» DIRECTIONS FOR THIS TASK
Give back exactly the stretch of data below from the line holding "pyautogui.scroll(2, 628, 327)" through the line holding "pyautogui.moveTo(465, 133); pyautogui.dragTo(659, 279)", both ends included, and leave the remaining lines out.

-- EXTRACTED RECORDS follows --

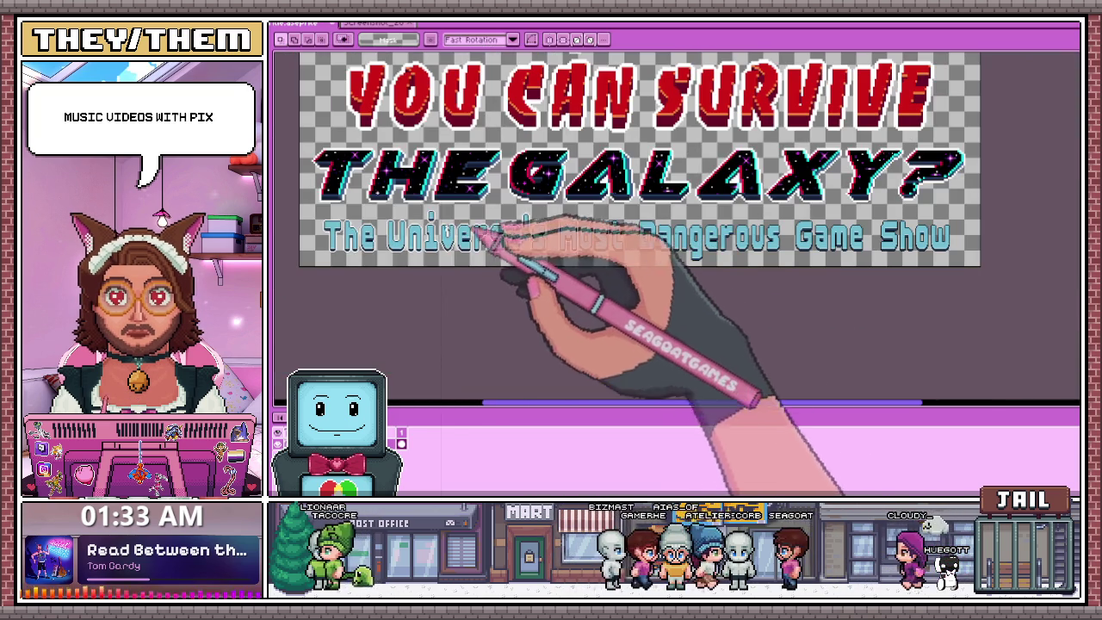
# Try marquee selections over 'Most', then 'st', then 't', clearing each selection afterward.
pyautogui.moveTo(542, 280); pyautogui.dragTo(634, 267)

-- EXTRACTED RECORDS concluded --
-- EXTRACTED RECORDS follows --

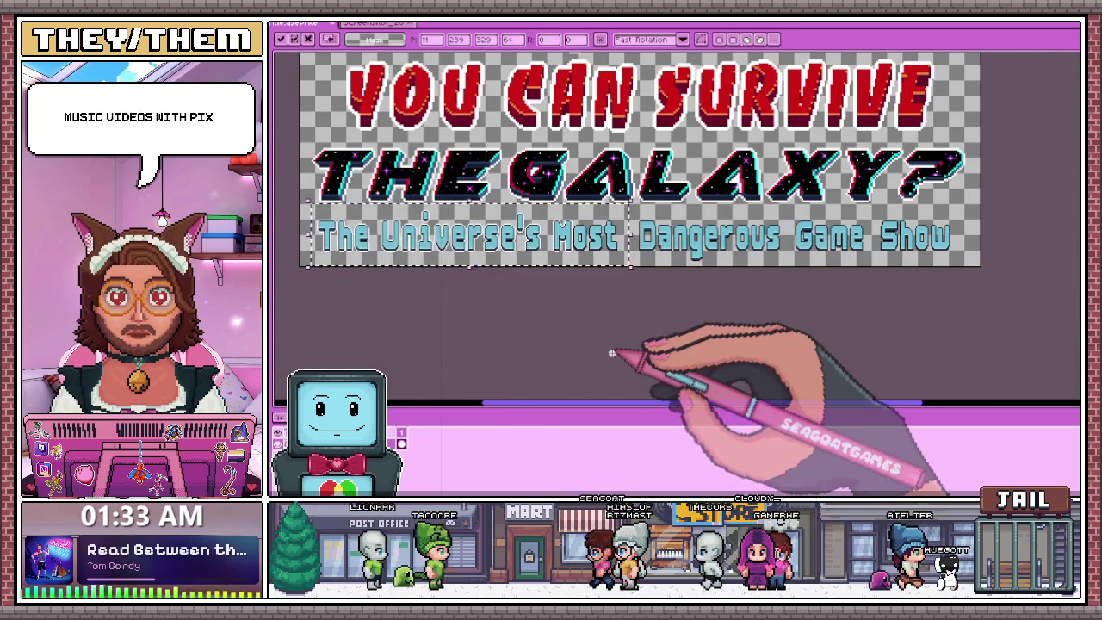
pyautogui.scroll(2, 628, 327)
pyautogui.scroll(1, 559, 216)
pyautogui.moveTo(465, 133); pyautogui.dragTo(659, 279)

-- EXTRACTED RECORDS concluded --

» RESPONSE
pyautogui.scroll(2, 628, 327)
pyautogui.scroll(1, 559, 216)
pyautogui.moveTo(465, 133); pyautogui.dragTo(659, 279)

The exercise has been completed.